How should I go about an report this rental income? How can I deduct the approppriate costs (mortgage, condo fee?)? Any specific forms that I should be filling in?

Also, should I actually register of some kind that I am a "landlord" now?


----------



## GeniusBoy27 (Jun 11, 2010)

Easy

Income = money from your friends for rent

For liabilities, you can claim only on the portion, not personally used (2/3 - rental, 1/3 - personal)

Liabilities = Mortgage interest (not principal -- get info from your annual mortgage statement from your bank) + Condo Fees + Hydro + Heat + Property Tax + Water and Sever + House Insurance + Cable (if shared) + Telephone (if shared) + Other stuff I'm probably not thinking about

2/3 of the above liabilities is what you can claim. 

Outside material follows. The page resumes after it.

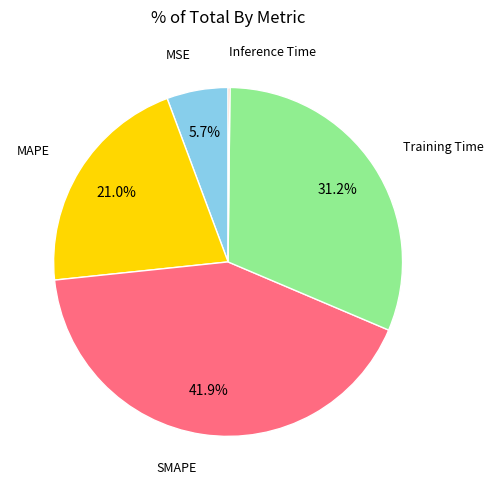

The MAPE slice represents 21% of the pie. True or false?

True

Now, if you really wanted to be creative, you could in theory claim your tax preparation software. (Because I can't do my complicated rental taxes without my tax preparation software, and a portion (i.e. for the business purposes of running your rental unit) of your computer, because you need a computer to run the software, and a printer to print the taxes out, ... Creative accounting is fun!) 

Hope that helps!


----------



## CuriousReader (Apr 3, 2009)

Thanks!

Is there specific forms that I need to fill? (ie. which section/line does all this stuff goes into?)


----------



## stardancer (Apr 26, 2009)

T776 Rental Statement

http://www.cra-arc.gc.ca/E/pub/tg/t4036/README.html


----------



## CuriousReader (Apr 3, 2009)

stardancer said:


> T776 Rental Statement
> 
> http://www.cra-arc.gc.ca/E/pub/tg/t4036/README.html


Thanks!

There's an "account number" on top of the T776 (http://www.cra-arc.gc.ca/E/pbg/tf/t776/t776-10e.pdf) form. 

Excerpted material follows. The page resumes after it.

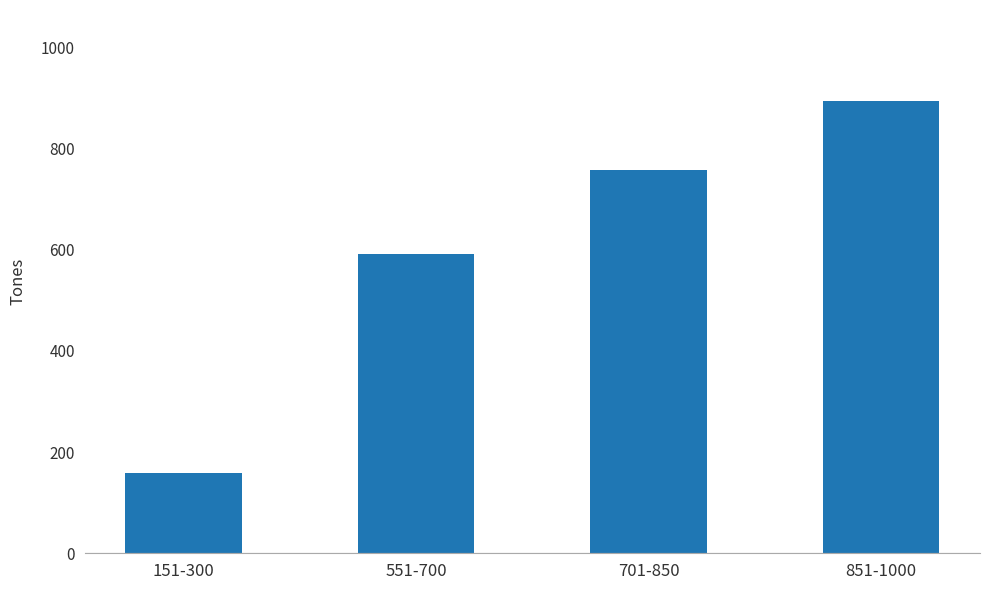

Are the bars horizontal?

No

Does that mean I need to register of some sort first that now I have rental income?

Thanks


----------



## balexis (Apr 4, 2009)

Hi Curious,
I had the same questions 3 years ago when I bought my duplex. I suggest you meet with an accountant now, to set you straight for your initial year. The next years will be pretty much copy-and-paste, with different numbers, so this year is the important one.

I tried to do everything by myself on year 1, and learned 2 years later that I can deduct the CMHC insurance (1/5th of the amount every year, for 5 years). I was lucky to hear about that, and filed a T1-ADJ, but I could've missed on a big deduction because of my ignorance.

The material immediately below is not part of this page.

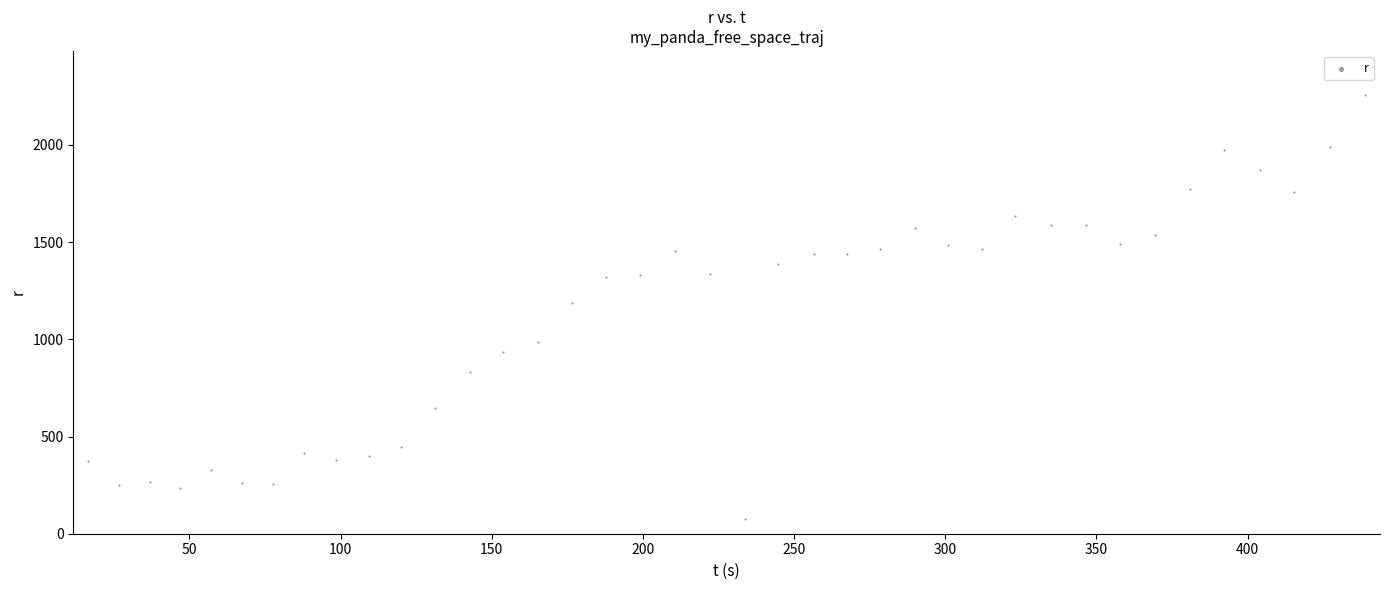

What is the range of Y values (max minus min)?

2181.6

There are quite a lot of details you need to know that are not obvious to the first-time owner of a rental. For example, your lawyer's fees and transfert tax cannot be deducted, but need to be capitalized. 

Here is the CRA guide you should read, re-read and thoroughly understand:
http://www.cra-arc.gc.ca/E/pub/tg/t4036/t4036-10e.pdf


----------